A lawsuit filed Monday in New York State Supreme Court alleges that the state's current congressional map unlawfully weakens the voting power of Black and Latino residents in the 11th Congressional District, which includes Staten Island and parts of southern Brooklyn.
The filing claims the boundaries "confine Staten Island's growing Black and Latino communities in a district where they are routinely and systematically unable to influence elections," in violation of the state constitution.
The case, brought by four New Yorkers and filed by the Elias Law Group, argues that demographic changes over the last four decades have increased the district's Black and Latino population from about 11% to roughly 30%. Plaintiffs say the map fails to reflect those shifts and instead maintains a district where minority voters lack sufficient representation.
They are asking the court to redraw the district, potentially linking Staten Island with parts of Lower Manhattan to form a "minority influence district."
The lawsuit comes as both parties escalate mid-decade redistricting efforts nationwide. Traditionally, states redraw congressional boundaries once a decade following the census. But after the Trump White House urged Republican-controlled states to remake their maps for 2026, GOP lawmakers in Texas, Missouri, and North Carolina have already enacted new lines, potentially netting their party several additional seats, as The New York Times points out.
Texas pursued a legislative route; New York, by contrast, now faces litigation after having delegated map-drawing to an independent commission.

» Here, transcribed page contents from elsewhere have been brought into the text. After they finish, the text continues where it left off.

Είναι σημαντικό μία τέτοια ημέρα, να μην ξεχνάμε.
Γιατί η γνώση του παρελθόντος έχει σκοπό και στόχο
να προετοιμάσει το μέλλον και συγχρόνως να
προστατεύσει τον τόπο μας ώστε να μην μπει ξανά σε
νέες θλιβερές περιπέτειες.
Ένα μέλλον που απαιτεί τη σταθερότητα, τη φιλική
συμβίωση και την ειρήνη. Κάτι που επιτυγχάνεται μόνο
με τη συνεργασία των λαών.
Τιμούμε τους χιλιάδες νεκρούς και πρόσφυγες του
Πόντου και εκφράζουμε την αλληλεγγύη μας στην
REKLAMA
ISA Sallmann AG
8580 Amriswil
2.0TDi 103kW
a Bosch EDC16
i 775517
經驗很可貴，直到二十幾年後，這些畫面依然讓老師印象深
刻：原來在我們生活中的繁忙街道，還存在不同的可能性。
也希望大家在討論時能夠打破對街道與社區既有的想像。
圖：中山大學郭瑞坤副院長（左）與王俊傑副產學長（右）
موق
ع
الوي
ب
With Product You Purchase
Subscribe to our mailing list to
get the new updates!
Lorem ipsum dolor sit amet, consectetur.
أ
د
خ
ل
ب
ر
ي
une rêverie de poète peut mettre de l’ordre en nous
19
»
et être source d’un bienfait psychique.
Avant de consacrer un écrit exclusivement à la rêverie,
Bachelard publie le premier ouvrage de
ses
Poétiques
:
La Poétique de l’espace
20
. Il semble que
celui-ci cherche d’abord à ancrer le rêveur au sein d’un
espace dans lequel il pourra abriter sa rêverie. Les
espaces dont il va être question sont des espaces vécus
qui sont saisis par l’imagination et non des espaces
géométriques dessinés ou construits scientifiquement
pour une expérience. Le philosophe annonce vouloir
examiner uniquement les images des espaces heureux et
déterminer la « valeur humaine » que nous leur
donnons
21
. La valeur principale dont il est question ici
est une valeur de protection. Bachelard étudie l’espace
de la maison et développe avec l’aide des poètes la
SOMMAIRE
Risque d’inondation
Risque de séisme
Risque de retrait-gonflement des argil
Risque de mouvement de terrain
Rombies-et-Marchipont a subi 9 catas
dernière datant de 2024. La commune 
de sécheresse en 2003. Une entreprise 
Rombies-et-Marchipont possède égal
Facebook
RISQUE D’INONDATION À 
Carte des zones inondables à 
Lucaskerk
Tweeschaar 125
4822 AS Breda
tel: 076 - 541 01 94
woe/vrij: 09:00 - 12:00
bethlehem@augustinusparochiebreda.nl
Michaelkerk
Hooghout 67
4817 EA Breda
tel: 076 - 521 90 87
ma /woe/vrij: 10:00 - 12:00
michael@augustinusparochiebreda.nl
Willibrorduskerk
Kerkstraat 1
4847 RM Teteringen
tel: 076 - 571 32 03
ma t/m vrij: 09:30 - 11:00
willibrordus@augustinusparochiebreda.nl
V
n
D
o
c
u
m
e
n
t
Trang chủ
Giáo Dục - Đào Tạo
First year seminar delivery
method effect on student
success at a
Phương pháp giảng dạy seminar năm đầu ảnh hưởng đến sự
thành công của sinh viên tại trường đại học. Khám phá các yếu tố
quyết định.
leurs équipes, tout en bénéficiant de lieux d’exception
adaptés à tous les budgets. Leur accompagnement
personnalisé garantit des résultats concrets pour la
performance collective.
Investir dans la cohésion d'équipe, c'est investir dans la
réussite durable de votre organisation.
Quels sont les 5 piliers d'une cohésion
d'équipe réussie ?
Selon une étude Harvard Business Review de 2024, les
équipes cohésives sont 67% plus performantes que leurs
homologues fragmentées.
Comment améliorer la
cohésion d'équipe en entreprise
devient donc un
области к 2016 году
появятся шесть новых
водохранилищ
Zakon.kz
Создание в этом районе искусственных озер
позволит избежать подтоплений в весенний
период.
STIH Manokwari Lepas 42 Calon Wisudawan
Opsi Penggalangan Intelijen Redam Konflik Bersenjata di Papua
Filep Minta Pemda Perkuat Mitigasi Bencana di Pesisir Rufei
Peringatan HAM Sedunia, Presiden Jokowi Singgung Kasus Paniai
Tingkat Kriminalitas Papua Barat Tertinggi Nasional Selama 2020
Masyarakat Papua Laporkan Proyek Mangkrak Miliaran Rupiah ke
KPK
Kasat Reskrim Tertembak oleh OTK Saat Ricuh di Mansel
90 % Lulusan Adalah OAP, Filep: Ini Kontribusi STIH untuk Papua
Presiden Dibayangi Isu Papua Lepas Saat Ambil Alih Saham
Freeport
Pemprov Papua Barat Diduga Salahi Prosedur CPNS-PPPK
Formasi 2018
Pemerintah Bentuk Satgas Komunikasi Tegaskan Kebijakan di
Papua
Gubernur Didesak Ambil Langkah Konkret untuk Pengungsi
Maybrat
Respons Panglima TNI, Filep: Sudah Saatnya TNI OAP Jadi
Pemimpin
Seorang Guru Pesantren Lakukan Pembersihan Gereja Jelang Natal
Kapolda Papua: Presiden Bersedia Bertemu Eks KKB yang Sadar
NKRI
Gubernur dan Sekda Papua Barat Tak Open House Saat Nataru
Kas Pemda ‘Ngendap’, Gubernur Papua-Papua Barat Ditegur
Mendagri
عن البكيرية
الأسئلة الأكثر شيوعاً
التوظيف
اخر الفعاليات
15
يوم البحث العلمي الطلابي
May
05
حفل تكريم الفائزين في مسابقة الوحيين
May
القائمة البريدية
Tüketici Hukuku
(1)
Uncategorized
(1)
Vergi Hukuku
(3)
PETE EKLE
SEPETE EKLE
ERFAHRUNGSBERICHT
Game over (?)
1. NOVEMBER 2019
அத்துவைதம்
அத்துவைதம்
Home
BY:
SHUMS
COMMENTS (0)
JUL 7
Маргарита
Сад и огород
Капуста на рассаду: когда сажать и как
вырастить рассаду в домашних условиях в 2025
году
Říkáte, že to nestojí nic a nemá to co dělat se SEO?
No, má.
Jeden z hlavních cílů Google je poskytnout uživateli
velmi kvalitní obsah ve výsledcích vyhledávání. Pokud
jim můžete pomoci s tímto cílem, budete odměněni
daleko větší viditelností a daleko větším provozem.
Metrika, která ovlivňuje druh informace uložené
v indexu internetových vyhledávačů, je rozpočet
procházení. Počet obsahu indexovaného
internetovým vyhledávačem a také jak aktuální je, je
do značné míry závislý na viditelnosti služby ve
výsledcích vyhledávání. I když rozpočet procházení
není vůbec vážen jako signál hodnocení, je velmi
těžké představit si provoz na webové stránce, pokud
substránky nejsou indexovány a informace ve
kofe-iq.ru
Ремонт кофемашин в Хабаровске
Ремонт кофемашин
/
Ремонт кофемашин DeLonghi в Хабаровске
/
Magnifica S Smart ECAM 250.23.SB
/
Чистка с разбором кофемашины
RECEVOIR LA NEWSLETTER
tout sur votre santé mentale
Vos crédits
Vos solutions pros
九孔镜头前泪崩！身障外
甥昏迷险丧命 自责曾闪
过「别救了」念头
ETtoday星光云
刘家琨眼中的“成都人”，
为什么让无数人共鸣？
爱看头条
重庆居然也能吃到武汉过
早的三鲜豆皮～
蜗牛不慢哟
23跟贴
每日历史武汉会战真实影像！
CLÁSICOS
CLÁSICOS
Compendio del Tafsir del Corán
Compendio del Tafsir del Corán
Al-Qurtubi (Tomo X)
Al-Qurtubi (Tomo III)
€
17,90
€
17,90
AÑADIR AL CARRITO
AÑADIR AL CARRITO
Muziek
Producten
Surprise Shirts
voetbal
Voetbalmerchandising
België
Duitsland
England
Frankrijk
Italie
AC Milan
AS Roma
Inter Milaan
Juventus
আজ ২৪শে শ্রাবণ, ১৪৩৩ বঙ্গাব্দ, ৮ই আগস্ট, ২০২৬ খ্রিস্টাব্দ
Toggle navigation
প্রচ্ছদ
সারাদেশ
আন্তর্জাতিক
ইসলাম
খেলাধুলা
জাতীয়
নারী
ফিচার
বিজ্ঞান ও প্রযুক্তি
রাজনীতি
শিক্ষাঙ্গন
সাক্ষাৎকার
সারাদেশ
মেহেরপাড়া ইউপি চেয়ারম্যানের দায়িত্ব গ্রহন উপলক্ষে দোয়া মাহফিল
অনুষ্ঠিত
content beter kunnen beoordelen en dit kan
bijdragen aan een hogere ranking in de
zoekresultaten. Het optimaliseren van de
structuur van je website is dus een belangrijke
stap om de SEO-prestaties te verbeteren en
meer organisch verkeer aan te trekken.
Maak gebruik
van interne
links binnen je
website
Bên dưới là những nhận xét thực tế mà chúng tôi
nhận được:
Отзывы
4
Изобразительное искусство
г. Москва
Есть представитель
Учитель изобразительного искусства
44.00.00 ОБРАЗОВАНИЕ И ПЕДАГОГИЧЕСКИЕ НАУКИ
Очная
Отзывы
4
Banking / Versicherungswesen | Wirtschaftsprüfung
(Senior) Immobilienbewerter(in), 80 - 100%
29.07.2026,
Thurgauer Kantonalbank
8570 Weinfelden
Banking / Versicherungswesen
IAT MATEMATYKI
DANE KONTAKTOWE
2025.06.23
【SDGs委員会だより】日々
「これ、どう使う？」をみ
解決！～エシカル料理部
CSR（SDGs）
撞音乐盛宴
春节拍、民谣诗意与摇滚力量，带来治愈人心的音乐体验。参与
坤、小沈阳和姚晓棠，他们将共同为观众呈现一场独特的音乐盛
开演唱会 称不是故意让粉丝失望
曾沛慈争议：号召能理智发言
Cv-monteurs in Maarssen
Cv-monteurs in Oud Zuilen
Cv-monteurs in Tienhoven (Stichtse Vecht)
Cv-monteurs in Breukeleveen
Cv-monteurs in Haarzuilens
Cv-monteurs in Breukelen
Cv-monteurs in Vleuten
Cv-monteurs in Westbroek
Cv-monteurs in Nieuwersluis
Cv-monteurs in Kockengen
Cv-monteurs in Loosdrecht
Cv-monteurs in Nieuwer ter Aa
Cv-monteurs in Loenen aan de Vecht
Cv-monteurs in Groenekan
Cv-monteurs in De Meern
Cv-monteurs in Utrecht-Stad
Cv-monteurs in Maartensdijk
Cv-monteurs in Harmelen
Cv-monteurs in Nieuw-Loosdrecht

Democrats in some states have moved to counter Republican efforts. In California, Governor Gavin Newsom has proposed temporarily suspending that state's independent redistricting commission to create five new Democratic-leaning seats, a plan that would require voter approval. Other states—such as Virginia—have signaled they may also attempt new maps if political control allows.
New York's path is complicated by its recent history as Democrats in Albany drew new maps in 2022 after the state's bipartisan redistricting commission deadlocked. But those lines were rejected by a judge for partisan gerrymandering, and a court-appointed special master redrew them.
The Democrats' most recent map, approved last year, made only modest changes. Republicans subsequently won four seats in 2022, a margin that matched their narrow House majority.
Representative Nicole Malliotakis, the district's current Republican member, criticized the lawsuit as "a frivolous lawsuit trying to upend our congressional district," while Ed Cox, New York's GOP chair, argued the filing seeks "a blatant racial gerrymander," calling it an attempt to "tilt the scale," as The Hill reports.
A successful lawsuit could allow New York to adopt new maps before 2026, bypassing the need for a constitutional amendment. Courts have already rejected earlier Democratic maps, and any new effort would require convincing a judge that the current lines unlawfully dilute minority voting power.